Opinion

VIOLENCE CLIMATIQUE OU RÉSISTANCE CIVIQUE ?

13 novembre 2022 par Bertrand Piccard

Le débat actuel sur « l’éco-vandalisme » m’incite à regarder le cours de l’histoire des revendications.

Autrefois, ils se battaient contre l’esclavage ou l’apartheid, pour la liberté, les droits civiques ou l’égalité des genres. Parfois violents et jugés pour terrorisme, leur tête était mise à prix. Emprisonnés comme Mandela ou recherchés comme Begin ou Arafat pour des attentats, ils ont plus tard reçu le prix Nobel de la Paix. Qu’ils aient été assassins pour les uns ou résistants contre l’envahisseur pour les autres, leur sort dépend de l’époque ainsi que de la victoire ou de la défaite de leur camp.
 
Aujourd’hui, ils se battent pour le climat, avec la même ferveur, une certaine violence et toujours la même frustration de voir les lignes bouger si lentement. Les manifestations populaires se succèdent au fil des conférences pour le climat et se radicalisent. Des actions de plus en plus brutales voient le jour, avec blocages de la circulation, déprédations, voire jets de pierres ou de mortiers. Il ne s’agit plus ici de défendre le sort d’un peuple ou de la société civile, mais bel et bien de garantir l’avenir de l’humanité. Est-ce malsain de se dresser contre l’inertie des gouvernements ? De refuser la destruction de la biodiversité ou la pollution de l’eau ? De s’offusquer devant l’égoïsme des conducteurs de grosses voitures polluantes ?
 
Malgré le fait que le monde compte aujourd’hui 1,8 milliard de jeunes, la plus grande proportion de toute l'histoire, leurs voix ne sont pas traduites en actions. Qu’il s'agisse de prendre la parole lors de sommets importants ou de manifestations pacifiques, de perdre son sang-froid et de jeter des boîtes de soupe sur des œuvres d’art ou de se coller sur les routes, le message est identique, mais avec une colère croissante : ils en ont assez !
 
Pour la première fois de son histoire, la Conférence des Parties leur a dédié un Pavillon officiel. Cela sera-t-il suffisant pour apaiser cette colère ? Très probablement pas, tant que le sentiment d’impuissance persiste. Ce sentiment a toujours conduit à la révolte. Face à ce qu’ils considèrent comme un « écocide », ces jeunes réagissent comme devant un génocide, avec une frustration qu’ils n’arrivent plus à contenir.
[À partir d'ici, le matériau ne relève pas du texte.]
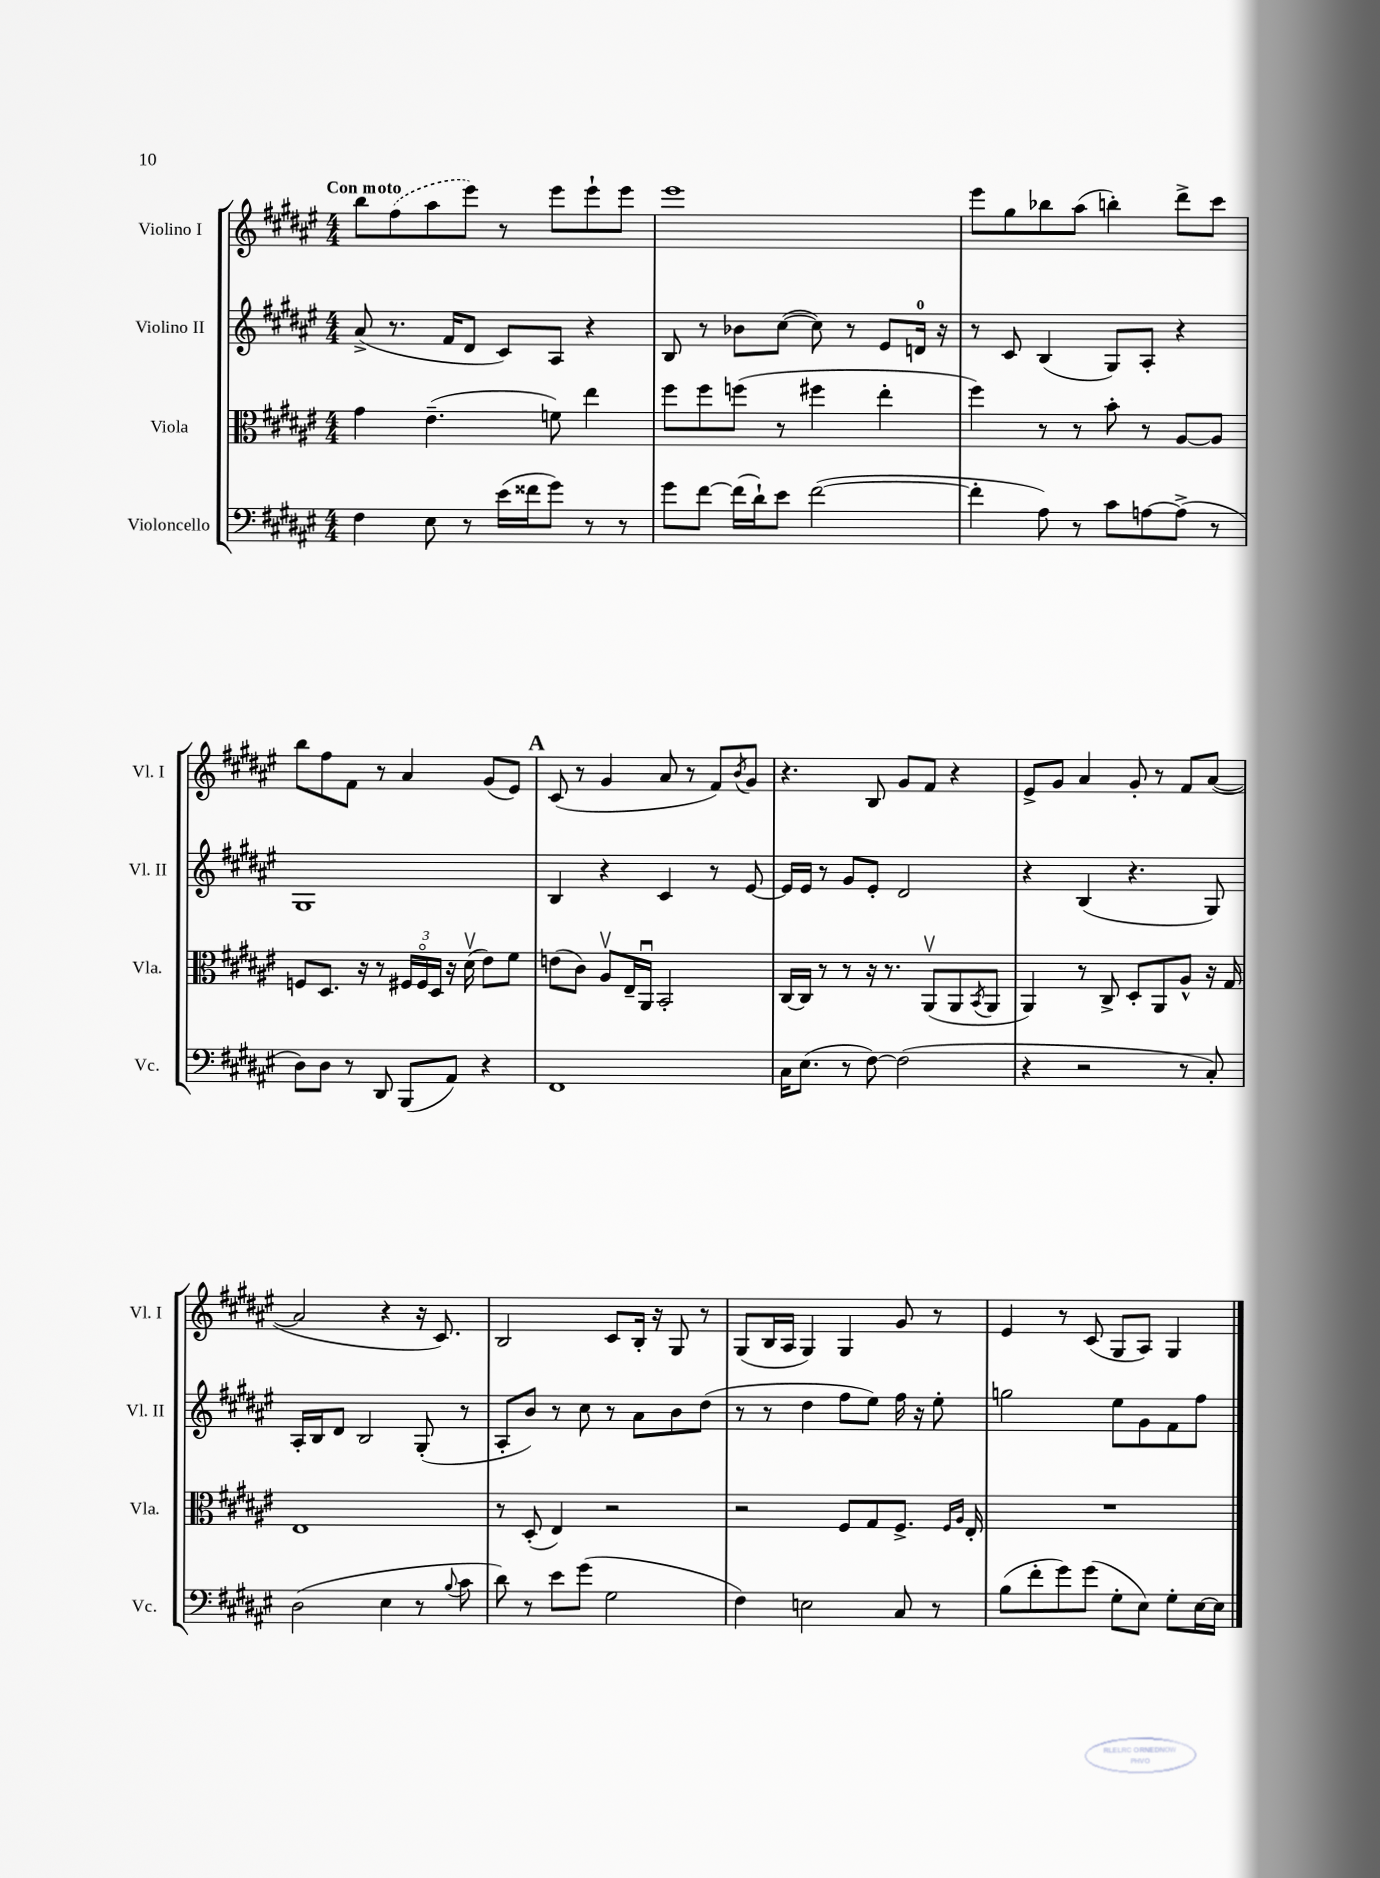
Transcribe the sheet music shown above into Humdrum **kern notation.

**kern	**kern	**kern	**kern
*part4	*part3	*part2	*part1
*staff4	*staff3	*staff2	*staff1
*I"Violoncello	*I"Viola	*I"Violino II	*I"Violino I
*I'Vc.	*I'Vla.	*I'Vl. II	*I'Vl. I
*clefF4	*clefC3	*clefG2	*clefG2
*k[f#c#g#d#a#e#]	*k[f#c#g#d#a#e#]	*k[f#c#g#d#a#e#]	*k[f#c#g#d#a#e#]
*M4/4	*M4/4	*M4/4	*M4/4
=1	=1	=1	=1
!	!	!	!LO:TX:a:B:t=Con moto
4F#\	4g#\	(8a#^/	8bb\L
.	.	8.r	(8ff#\
8E#\	(4.e#~\	.	8aa#\
.	.	16f#/KL	.
8r	.	8d#/J	8eee#\J)
(16e#\LL	.	8c#/L)	8r
16f##X\J	.	.	.
8g#\J)	8fn\)	8A#/J	8eee#\L
8r	4ee#\	4r	8eee#`\
8r	.	.	8eee#\J
=2	=2	=2	=2
8g#\L	8ff#\L	8B/	1eee#
[8f#\J	8ff#\	8r	.
(16f#\LL]	(8ffn\J	8b-X\L	.
16d#`\J)	.	.	.
8e#\J	8r	([8cc#\J	.
([2f#\	4ff#X\	8cc#\])	.
.	.	8r	.
.	4ee#'\	8e#/L	.
.	.	16dn/Jk	.
.	.	16r	.
=3	=3	=3	=3
4f#'\]	4ff#\)	8r	8eee#\L
.	.	8c#/	8gg#\
8A#\)	8r	(4B/	8bb-X\
8r	8r	.	(8aa#\J
8c#\L	8b'\	8G#/L)	4bbn'\)
[8An\	8r	8A#'/J	.
(8A^\J]	[8A#/L	4r	8ddd#^\L
8r	8A#/J]	.	8ccc#\J
!!LO:LB:g=z
=4	=4	=4	=4
8D#\L)	8Fn/L	1G#	8bb\L
8D#\J	8.D#/J	.	8ff#\
8r	.	.	8f#\J
.	16r	.	.
8DD#/	8r	.	8r
(8BBB/L	24F#X/LL	.	4a#/
.	24F#/	.	.
.	24D#/JJ	.	.
8AA#/J)	16r	.	.
.	(16d#v\	.	.
4r	8e#\L)	.	(8g#/L
.	8f#\J	.	8e#/J)
!!LO:REH:place=s1:t=A
=5	=5	=5	=5
1FF#	(8en\L	4B/	(8c#/
.	8c#\J)	.	8r
.	8A#v/L	4r	4g#/
.	16E#~/L	.	.
.	16AA#u/JJ	.	.
.	2BB'/	4c#/	8a#/
.	.	.	8r
.	.	8r	8f#/L)
.	.	.	8qb/
.	.	[8e#/	8g#/J
=6	=6	=6	=6
16C#\KL	[16C#/LL	16e#/LL]	4.r
(8.E#\J	16C#/JJ]	16e#/JJ	.
.	8r	8r	.
8r	8r	8g#/L	.
[8F#\)	16r	8e#'/J	8B/
.	8.r	.	.
(2F#\]	.	2d#/	8g#/L
.	(8AA#v/L	.	8f#/J
.	8AA#/	.	4r
.	8qBB/	.	.
.	8AA#/J	.	.
=7	=7	=7	=7
4r	4AA#/)	4r	8e#^/L
.	.	.	8g#/J
2r	8r	(4B/	4a#/
.	8C#^/	.	.
.	8D#'/L	4.r	8g#'/
.	8AA#/	.	8r
8r	8A#^^/J	.	8f#/L
8C#'/)	16r	8G#/)	([8a#/J
.	16G#/	.	.
!!LO:LB:g=z
=8	=8	=8	=8
(2D#\	1E#	16A#'/LL	2a#/]
.	.	16B/J	.
.	.	8d#/J	.
.	.	2B/	.
4E#\	.	.	4r
8r	.	(8G#'/	16r
.	.	.	8.c#/)
8qqB/	.	.	.
8c#\	.	8r	.
=9	=9	=9	=9
8d#\)	8r	8A#'/L	2B/
8r	(8D#'/	8b/J)	.
8e#\L	4E#/)	8r	.
(8g#\J	.	8cc#\	.
2G#\	2r	8r	8c#/L
.	.	8a#\L	16B'/Jk
.	.	.	16r
.	.	8b\	8G#/
.	.	(8dd#\J	8r
=10	=10	=10	=10
4F#\)	2r	8r	(8G#/L
.	.	8r	16B/L
.	.	.	16A#/JJ
2En\	.	4dd#\	4G#/)
.	8F#/L	8ff#\L	4G#/
.	8G#/	8ee#\J)	.
8C#/	8.F#^/J	16ff#\	8g#/
.	.	16r	.
8r	.	8ee#'\	8r
.	16qqF#/LL	.	.
.	16qqA#/JJ	.	.
.	16E#'/	.	.
=11	=11	=11	=11
(8B\L	1r	2ggn\	4e#/
8f#'\	.	.	.
8g#\)	.	.	8r
(8g#\J	.	.	(8c#/
8G#'\L	.	8ee#\L	8G#/L
8E#\J)	.	8g#\	8A#/J)
8G#'\L	.	8f#\	4G#/
[16E#\L	.	8ff#\J	.
16E#\JJ]	.	.	.
==	==	==	==
*-	*-	*-	*-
Dans leur esprit, ils n’ont rien à perdre : leur avenir a déjà été confisqué par des décideurs qui ne veulent pas agir. À leurs yeux, leur comportement est justifié en tant que moyen pour atteindre leur objectif.
Sont-ils des héros ou des anarchistes ? Honnis aujourd’hui par l’opinion publique, seront-ils réhabilités comme ceux qui ont enfreint les ordres des dictateurs ou saboté les infrastructures ennemies ? Poser la question, c’est y répondre en partie. Mais en partie seulement …
 
Ce qu’il faut voir, c’est le véritable effet des actions violentes pour obtenir ou non un changement. Je répondrai que c’est utile face aux gouvernements qui veulent éviter le désordre et qui ont déjà réagi plusieurs fois en décrétant l’urgence climatique. Sans être acculé à bouger, un politicien restera immobile. Mais ça ne l’est pas quand on constate l’exaspération et l’incompréhension de la population.
 
En Europe, nous avons deux mouvements aux actions similaires mais aux objectifs différents. L'un crie « Arrêtez le pétrole » et l’autre « Rénover ». Une demande irréaliste - car le monde s’écroulerait si l’on arrêtait subitement d’utiliser le pétrole - face à une demande sérieuse pour que les infrastructures obsolètes et polluantes soient modernisées au moyen de technologies plus efficientes et économiquement rentables.

On voit bien qu’il est fondamental de convertir la colère en propositions concrètes. Se coller sur la route en abhorrant l’industrie sera toujours moins utile que d’encourager cette dernière à se transformer.

Aujourd’hui, avec la même colère, la même frustration, les jeunes pourraient obtenir beaucoup plus de résultats en criant « solutions, solutions », plutôt que « problèmes, problèmes ». Et si, malgré cela, les décideurs continuaient à ne rien faire, plus personne ne pourra s’étonner que ce ne soient pas seulement les manifestations qui dégénèrent, mais la situation dans son ensemble.